Mar 20, 2019
Philipp Kristian Diekhöner is a keynote TEDx speaker, global innovation strategist and author of The Trust Economy, published in English (2017), German (2018) and Simplified Chinese (2019). Philipp has spoken at eminent global organizations such as Facebook, P&G, Microsoft, Turner, Munich Re, Zillow, Globe Telecom, CPA Australia, Germany’s Federal Ministry for Economics and Energy, the Economist Intelligence Unit and many others. He’s written for Forbes, Esquire, e27, Marketing Mag and InVision blog plus several industry publications and featured across Springer Professional, Men’s Folio, Money FM 89.3 and Your Story. Philipp is also a founding partner of DDX, the award-winning German innovation foundry that helps companies innovate the most trusted products and services. In his free time, he’s an avid sailor and yogi.
Trust is key to change and is highly relevant to investing
After spending almost a decade working around the world in the sphere of innovation in numerous disciplines, Philipp makes two important observations: (1) that effecting change is particularly difficult, and that (2) trust is essential whenever we are trying to do something interesting or new. In fact, the world changes when trust patterns shift. This is, he says, why when old technology lingers, it is because it has managed to remain trusted. He added that by the same token, new tech that is actually not very good can still succeed also because we have somehow given it our trust. This change, whether good or bad, is very relevant to investing.
“When it comes to financial markets, our trust in the way the world works determines which things change and which things stay the same.”
– Philipp Kristian Diekhöner
Summary: Technology influence the way we trust businesses
This episode dives deep into a story about the placing (and misplacing) of trust in today’s technology. Our guest Philipp looks back at his investment in a robo-advisor fintech start-up in Singapore. He was attracted to its sophisticated digital interface and trusted them to actively manage his portfolio. At closer inspection, he discovered by himself his investment took a big hit due to a currency correction of which he had not been informed.
Phillip commands a unique perspective on trust, but was led astray based on misplaced trust in the gadgetry and slick delivery of the robo-advisor and its promoters. Despite this disappointment, he nevertheless learned a profound lesson that has paved the way to his development of new methods of research. He warns investors to beware of putting money into a company that provides no absolute “proof points” or evidence to back up their claims. And ultimately, do their own homework on what they place their trust in, an essential point to remember when assessing risk.
“With investments, there is always a difference between trustworthy players and trusted players.
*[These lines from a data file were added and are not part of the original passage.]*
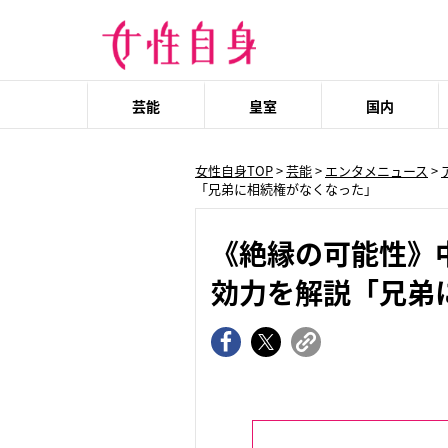
芸能
皇室
国内
女性自身TOP
>
芸能
>
エンタメニュース
>
「兄弟に相続権がなくなった」
《絶縁の可能性》
効力を解説「兄弟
Some people just choose to be only trusted but not trustworthy. And at the end of the day, from losing a couple of grand worth of money, I actually realized that I gained a lot of insight
into my topic.”
– Philipp Kristian Diekhöner
Early win with a ‘trustworthy’ robo-advisor lifts that tech’s appeal
Philipp had worked a number of start-ups also in the Singapore fintech space and one was the robo-advisor, smartly. He knew the people well as he had helped them launch in the city state as a pioneer of some of the definitely more interesting fintech products. He also invested with them and earned some rewarding returns, all the while feeling that it was all more hip, modern, and relevant to him than investing in a bank or in the markets: “Because we all know that banks’ incentives are not aligned to yours”. Add to that his inside knowledge of working in finance for years, meaning he knew also what ordinary finance was like behind the scenes.
Flush from modest wins and impressed by the tech, Philipp looked at a new robo-advisor company in Singapore with a sleek interface. He had written a lot about digital interfaces and appreciated that people were increasingly putting a lot of trust in these. As did he, injecting a sizeable chunk of money into it thinking that the robo-advisors presented well and that it appeared they would do a good job, as smartly had done.
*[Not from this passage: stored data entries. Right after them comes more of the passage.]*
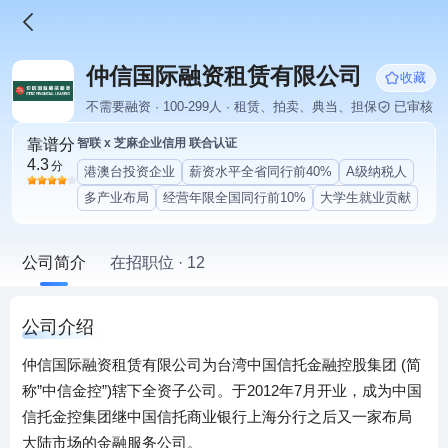
仲信国际融资租赁有限公司
收藏
不需要融资 · 100-299人 · 租赁、拍卖、典当、担保
已审核
靠谱分
智联 x 芝麻企业信用 联合认证
4.3
分
港澳台投资企业
薪资水平全省同行前40%
A级纳税人
多产业布局
经营年限全国同行前10%
大学生就业贡献
公司简介
在招职位 · 12
公司介绍
仲信国际融资租赁有限公司为台湾中国信托金融控股集团 (简
称”中信金控”)辖下全资子公司。于2012年7月开业，成为中国
信托金控集团继中国信托商业银行上海分行之后又一家布局
大陆市场的金融服务公司。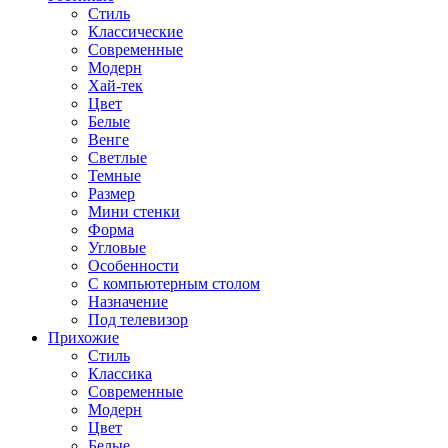
Стиль
Классические
Современные
Модерн
Хай-тек
Цвет
Белые
Венге
Светлые
Темные
Размер
Мини стенки
Форма
Угловые
Особенности
С компьютерным столом
Назначение
Под телевизор
Прихожие
Стиль
Классика
Современные
Модерн
Цвет
Белые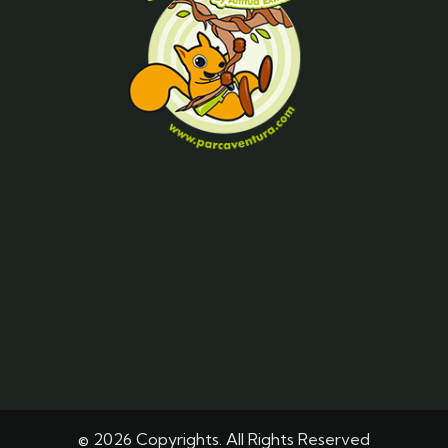
© 2026 Copyrights. All Rights Reserved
Undisclosed currency change exposure stabs in the back
Part of the outfit’s pitch was that the size of clients’ fees is because they were a “full-service” enterprise and would actively manage his portfolio. But when Philipp actually started looking into its investment framework, it turned out to be mostly a work of fiction. While digging even deeper, there was a major currency correction, which of course can have major implications on anyone’s investment. In his case, that meant a loss of around US$7,000), which definitely hurt.
Not-so-active management fails to include vital communication
While the robo-advisor was selling itself as an “actively managed product”, the “managers” neglected to inform customers of the big change in currency values and that they were rebalancing the portfolio in response. Philipp only found out when he realized his investment had slid in a big way. When he challenged management, they just told him to wait. All the promise of an investment that claimed to be sophisticated, tech-driven and active, was in fact, neither fair nor trustworthy.
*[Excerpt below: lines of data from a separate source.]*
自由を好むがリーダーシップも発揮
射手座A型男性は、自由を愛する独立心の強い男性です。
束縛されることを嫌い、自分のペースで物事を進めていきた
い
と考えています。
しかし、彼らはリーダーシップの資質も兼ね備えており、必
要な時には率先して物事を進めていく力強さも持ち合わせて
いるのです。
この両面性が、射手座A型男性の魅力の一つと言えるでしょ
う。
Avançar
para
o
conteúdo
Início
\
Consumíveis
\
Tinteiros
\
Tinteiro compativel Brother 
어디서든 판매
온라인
Insight of excessive trust in digital interfaces was the big return
Despite his considerable losses, Philipp profited in another way – understanding. He realized he had been caught by placing a great deal too much trust digital interfaces, and the people who create and brag about them and their expertise. He admitted also that he invested little time or interest in doing his own research, and that all of this had cost him a lot of money.
2. Do due diligence and exercise caution – And especially avoid doing business with companies that tender fake reviews. After doing the research he admits should have been done prior to investing, Philipp also discovered that the robo-advisor company was asking its employees to post good reviews online. His initial hypothesis for this company was very positive because of prior experience with a similar company, which was a clear case of misplaced trust and a variant of cognitive bias (see Takeaway 1.).
3. Be wary of the dark side of digital interfaces to elicit excessive trust – Technology is actually taking trust away from physical interactions and digitizing it, and this has positive and negative implications.
“Trust is kind of like The Force … if you’re a Star Wars fan), it can be used for good and can it be used for bad.”
– Philipp Kristian Diekhöner
1.Trust is a fundamental part
of motivating change, whether positive or
negative – If
we lose trust in something, that causes a big change
2. Understand what is behind
the presentation – Most companies
have impressive presentations these days,
but investors must make
companies show them the methodology
behind the slick exterior of
an investment program.
3. Demand to know a target company’s risk management plan. – As every company presents well, it is more important to know all the potential risks, how what plans the company has in place to manage them in the future. Investors should not just accept a boilerplate warning. They should ask: “Well what are you going to do about it?”
“Focus not so much on the return, but focus on the risk and what have they done in the past and what would they do if this happened?”
4. Beware of falling for misplaced trust – We are very accepting of all the apps being presented as part of the interface with our personal phones that we misplace trust and think that we can trust what is behind the app.
Actions to avoid making the same mistakes
a. Do your own research – If an investment opportunity seems too good to be true, you are probably right! In a world where everything is served up to us minute to minute, no one like at the minute, nobody seems to want to actually do the research.
b. Ask around – If you ask people who know about investing, you can arrive at a consensus on what an investment target is truly like, whether it is legitimate or not. But you do have to make that effort. You don’t really have to read 15,000 pages of theory.
c. If getting into high-risk investing, start with small batches – The small batch of money might give you a high return, but you might risk losing a large amount. So, put the bulk of your money in conservative and relatively safer investments. That’s a safer method until a company proves itself.
“High risk is not just about a high return, high risk is also about investing in somebody that you don’t know.”
– Philipp Kristian Diekhöner
Philipp’s final words: “I actually love talking about my worst investment because it taught me a lot and I actually feel by having gone through that … (it) really got me thinking in a new form about my own research.”
Andrew’s final words: “I like the idea of what we would call position size, and you build a so-small position into something and this is a risk management tool.”